# [REQUIREMENT 1]
Can you extract the rows starting with the line that contains "country: Namibia" and going on through the line that contains "order: Myrtales", both lines included, reproducing each one word for word?

# [SOURCE EXTRACT]

The new Retrieve TCP/IP Information (RTVTCPINF) command will gather related TCP/IP configuration items (DB files, data areas, validation lists, environment variables, IFS files, etc.) for the systems TCP/IP processing as well as supported TCP/IP servers.

A full system backup of this information is still recommended by using the Save System (SAVSYS) command. The RTVTCPINF command will take a snapshot that ensures all related TCP/IP configuration items are saved together as a single “working set.” This helps to avoid problems where items that must be processed together as a single unit get out of sync, something that can easily happen when related items reside in multiple places on the system. The RTVTCPINF command is automatically run and saved into the QUSRSYS library before the QUSRSYS library is saved, similar to the Save System Information (SAVSYSINF) command.

The Update TCP/IP Information (UPDTCPINF) command is available to restore the selected type of TCP/IP configuration information. This can be used to recover from problems that are reported against some TCP/IP configuration item, or to quickly back out a TCP/IP configuration change to a last known working configuration. It can also be useful to transport a working TCP/IP configuration to another system.

For more details, read the article, “New TCP/IP Configuration Recovery Enhancements.”

Posted at 06:11 AM in IBM i 7.2, TCP/IP | Permalink | Comments (2)

December 19, 2012

TCP/IP Redundancy with Virtual Ethernet in IBM i

This week's blog was written by Colin DeVilbiss. Colin develops Communications and Virtual I/O support for IBM i in Rochester, MN. Thanks, Colin!

IBM i 7.1 Technology Refresh 3 added support for Ethernet Link Aggregation, as previously featured in the i Can blog "Ethernet Link Aggregation in IBM i" and the tip IBM i Aggregate Ethernet Lines on IBM developerWorks. An aggregate line description combines multiple physical Ethernet ports. The line description can then be used for TCP/IP configuration just like any other line description, but the incoming and outgoing traffic will be spread among the available ports. As a side benefit, the line description will remain active as long as any of the aggregated ports are available.

Link aggregation is a great redundancy solution for IBM i partitions that have multiple physical Ethernet ports available, all of which can be connected to a single Ethernet switch that has support for link aggregation. However, as some have commented on those articles, link aggregation does not work with virtual Ethernet ports that are connected to the internal Ethernet switch of the Power Hypervisor. This means that it is not useful to partitions that connect to the network via a Shared Ethernet Adapter (SEA) in a Virtual I/O Server (VIOS) partition or via an Ethernet layer-2 bridge provided by an IBM i partition (which was also added in Technology Refresh 3).

SEA Failover

One solution is to use a pair of VIOS partitions, each with an SEA bridged to the physical network, and to have the Shared Ethernet Adapters configured for failover, which provides redundancy without any additional configuration in the bridged partitions.

Virtual IP Addressing

Bridged IBM i partitions can get Ethernet redundancy from the existing Virtual IP Address (VIPA) support provided by IBM i. Specifically, I will describe solutions based on VIPA Proxy ARP.

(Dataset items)
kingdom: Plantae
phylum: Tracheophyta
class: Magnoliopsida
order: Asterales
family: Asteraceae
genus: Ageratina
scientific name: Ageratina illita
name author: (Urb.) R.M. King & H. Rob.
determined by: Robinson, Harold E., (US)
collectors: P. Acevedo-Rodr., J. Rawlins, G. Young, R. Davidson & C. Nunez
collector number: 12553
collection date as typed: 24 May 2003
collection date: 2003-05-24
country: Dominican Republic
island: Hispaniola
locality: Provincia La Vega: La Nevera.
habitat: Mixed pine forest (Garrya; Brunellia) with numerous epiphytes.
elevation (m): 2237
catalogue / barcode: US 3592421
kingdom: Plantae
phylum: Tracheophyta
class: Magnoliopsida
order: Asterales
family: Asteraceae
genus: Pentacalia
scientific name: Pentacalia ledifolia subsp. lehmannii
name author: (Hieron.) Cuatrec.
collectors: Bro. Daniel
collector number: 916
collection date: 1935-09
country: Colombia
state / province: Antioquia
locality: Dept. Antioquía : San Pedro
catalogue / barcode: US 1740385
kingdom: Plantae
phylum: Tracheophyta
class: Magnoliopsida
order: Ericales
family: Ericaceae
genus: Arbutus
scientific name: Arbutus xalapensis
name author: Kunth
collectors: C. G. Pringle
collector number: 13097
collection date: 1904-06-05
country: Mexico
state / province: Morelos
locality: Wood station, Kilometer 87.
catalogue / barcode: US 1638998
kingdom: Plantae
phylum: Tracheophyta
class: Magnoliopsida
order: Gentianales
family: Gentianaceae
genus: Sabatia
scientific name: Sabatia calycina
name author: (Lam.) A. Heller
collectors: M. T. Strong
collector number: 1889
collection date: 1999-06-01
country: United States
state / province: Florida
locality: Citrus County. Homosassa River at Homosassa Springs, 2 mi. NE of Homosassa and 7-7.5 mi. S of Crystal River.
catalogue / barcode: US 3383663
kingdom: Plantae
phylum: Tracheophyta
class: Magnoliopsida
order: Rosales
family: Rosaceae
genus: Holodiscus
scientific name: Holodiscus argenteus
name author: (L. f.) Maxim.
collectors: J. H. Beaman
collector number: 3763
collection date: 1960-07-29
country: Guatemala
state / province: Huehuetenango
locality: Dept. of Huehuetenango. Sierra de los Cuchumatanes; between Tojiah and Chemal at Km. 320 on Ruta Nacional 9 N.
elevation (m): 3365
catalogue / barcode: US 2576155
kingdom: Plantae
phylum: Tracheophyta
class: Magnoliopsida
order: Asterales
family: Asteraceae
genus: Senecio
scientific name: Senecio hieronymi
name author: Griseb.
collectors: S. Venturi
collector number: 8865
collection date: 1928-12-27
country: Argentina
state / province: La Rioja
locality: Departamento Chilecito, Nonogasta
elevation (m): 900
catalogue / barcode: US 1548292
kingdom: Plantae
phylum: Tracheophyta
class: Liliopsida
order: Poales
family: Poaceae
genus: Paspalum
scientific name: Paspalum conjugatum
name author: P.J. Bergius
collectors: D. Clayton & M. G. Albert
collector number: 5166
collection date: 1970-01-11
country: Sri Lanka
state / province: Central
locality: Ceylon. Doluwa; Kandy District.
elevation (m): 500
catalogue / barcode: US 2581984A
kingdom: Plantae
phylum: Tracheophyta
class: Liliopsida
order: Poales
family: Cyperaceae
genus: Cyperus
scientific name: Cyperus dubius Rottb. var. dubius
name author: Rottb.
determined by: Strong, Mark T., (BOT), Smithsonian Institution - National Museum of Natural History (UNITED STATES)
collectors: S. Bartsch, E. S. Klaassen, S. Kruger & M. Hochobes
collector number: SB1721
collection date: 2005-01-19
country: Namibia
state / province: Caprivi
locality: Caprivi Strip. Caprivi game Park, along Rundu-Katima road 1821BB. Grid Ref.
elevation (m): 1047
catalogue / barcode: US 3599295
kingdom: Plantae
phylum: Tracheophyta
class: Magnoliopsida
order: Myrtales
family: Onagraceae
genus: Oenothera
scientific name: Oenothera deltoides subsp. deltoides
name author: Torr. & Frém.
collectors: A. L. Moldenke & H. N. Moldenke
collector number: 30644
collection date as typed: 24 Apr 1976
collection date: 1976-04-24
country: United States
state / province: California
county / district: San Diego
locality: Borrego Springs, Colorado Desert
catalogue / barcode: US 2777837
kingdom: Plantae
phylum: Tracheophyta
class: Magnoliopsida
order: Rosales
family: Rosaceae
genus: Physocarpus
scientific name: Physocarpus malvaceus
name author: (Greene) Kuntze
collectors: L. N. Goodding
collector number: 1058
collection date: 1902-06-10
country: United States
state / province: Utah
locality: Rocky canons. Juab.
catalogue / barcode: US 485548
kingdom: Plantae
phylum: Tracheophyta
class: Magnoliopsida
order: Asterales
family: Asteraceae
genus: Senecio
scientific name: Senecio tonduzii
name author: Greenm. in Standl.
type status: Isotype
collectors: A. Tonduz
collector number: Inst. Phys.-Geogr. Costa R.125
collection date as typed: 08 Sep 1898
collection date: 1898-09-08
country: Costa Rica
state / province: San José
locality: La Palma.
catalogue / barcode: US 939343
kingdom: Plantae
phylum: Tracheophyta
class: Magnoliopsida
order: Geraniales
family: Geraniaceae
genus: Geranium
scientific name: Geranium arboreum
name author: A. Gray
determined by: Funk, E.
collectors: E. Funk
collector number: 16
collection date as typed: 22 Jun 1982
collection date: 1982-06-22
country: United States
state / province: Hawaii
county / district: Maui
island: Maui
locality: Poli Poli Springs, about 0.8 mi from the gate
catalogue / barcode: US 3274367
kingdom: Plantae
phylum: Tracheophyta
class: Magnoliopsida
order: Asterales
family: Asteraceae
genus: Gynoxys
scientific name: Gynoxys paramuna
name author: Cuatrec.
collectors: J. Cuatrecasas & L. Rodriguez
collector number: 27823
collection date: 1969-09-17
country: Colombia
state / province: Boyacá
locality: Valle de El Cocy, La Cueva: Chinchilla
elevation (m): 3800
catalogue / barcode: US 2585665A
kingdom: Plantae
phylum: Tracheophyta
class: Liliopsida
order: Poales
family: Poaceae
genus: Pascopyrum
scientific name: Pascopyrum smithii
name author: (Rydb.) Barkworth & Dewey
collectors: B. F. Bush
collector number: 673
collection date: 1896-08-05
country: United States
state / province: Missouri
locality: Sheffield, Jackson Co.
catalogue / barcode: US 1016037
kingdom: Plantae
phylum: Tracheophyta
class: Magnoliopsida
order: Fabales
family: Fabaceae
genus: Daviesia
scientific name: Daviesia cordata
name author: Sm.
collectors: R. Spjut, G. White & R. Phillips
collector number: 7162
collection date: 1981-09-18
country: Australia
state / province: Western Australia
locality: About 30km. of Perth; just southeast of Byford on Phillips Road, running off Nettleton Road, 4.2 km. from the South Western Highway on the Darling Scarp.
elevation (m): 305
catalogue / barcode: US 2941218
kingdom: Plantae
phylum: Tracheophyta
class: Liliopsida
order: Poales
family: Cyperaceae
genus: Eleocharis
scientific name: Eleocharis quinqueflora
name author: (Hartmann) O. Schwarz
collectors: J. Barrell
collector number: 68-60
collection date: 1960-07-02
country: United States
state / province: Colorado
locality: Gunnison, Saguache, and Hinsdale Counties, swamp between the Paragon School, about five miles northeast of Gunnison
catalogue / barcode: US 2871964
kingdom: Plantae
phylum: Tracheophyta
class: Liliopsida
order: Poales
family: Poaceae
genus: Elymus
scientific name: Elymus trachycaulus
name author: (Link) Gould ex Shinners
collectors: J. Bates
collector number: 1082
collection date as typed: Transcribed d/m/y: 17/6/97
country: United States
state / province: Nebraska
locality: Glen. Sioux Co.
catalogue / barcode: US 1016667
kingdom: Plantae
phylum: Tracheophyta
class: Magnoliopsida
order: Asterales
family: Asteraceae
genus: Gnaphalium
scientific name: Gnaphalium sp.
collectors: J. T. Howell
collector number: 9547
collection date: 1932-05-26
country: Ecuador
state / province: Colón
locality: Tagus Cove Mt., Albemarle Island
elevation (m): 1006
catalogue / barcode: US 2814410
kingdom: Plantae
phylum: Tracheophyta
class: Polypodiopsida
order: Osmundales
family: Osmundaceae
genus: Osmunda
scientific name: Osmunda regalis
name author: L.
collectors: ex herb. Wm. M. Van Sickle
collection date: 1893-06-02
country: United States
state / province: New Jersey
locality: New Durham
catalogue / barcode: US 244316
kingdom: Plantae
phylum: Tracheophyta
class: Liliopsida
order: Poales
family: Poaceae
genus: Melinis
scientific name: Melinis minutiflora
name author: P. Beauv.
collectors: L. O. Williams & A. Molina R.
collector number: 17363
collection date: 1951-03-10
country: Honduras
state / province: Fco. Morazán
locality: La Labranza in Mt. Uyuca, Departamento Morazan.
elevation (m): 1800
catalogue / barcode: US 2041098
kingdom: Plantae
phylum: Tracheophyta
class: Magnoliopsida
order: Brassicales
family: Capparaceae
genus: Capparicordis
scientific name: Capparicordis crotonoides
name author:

# [REQUIREMENT 2]
How would the IBM i TCP/IP blog post go on from the point where it stops? Please extend it.

# [WRITTEN RESPONSE 1]
country: Namibia
state / province: Caprivi
locality: Caprivi Strip. Caprivi game Park, along Rundu-Katima road 1821BB. Grid Ref.
elevation (m): 1047
catalogue / barcode: US 3599295
kingdom: Plantae
phylum: Tracheophyta
class: Magnoliopsida
order: Myrtales

# [WRITTEN RESPONSE 2]
Unlike other IP interfaces, a VIPA is not bound to a line description. Instead, the user chooses a list of existing IP interfaces that will serve as proxies to connect the VIPA to the network; these are called its preferred interfaces. They are kept in priority order, and the VIPA will be serviced by the first active interface in the list.

Physical Interface With Virtual Backup

Given this, we can build a setup that will default to using a physical Ethernet port but will use a virtual Ethernet port instead if the physical port becomes unavailable. For this example, we assume that the IP addresses below are all available and appropriate to the system's network, the physical Ethernet port is managed by line description PHYSETH, the virtual Ethernet port is managed by line description VIRTETH, and that VIRTETH is bridged to the physical network by a VIOS SEA or IBM i layer-2 bridging. We create an IP interface on each port, then create a VIPA, preferring the physical interface over the virtual Ethernet interface.

ADDTCPIFC INTNETADR('192.168.1.2') LIND(PHYSETH) SUBNETMASK('255.255.255.0')

ADDTCPIFC INTNETADR('192.168.1.3') LIND(VIRTETH) SUBNETMASK('255.255.255.0')

ADDTCPIFC INTNETADR('192.168.1.4') LIND(*VIRTUALIP) SUBNETMASK('255.255.255.255')

PREFIFC('192.168.1.2' '192.168.1.3')

Once all three interfaces are started, the VIPA should be accessible from the network via PHYSETH; if PHYSETH fails, then VIRTETH will take over.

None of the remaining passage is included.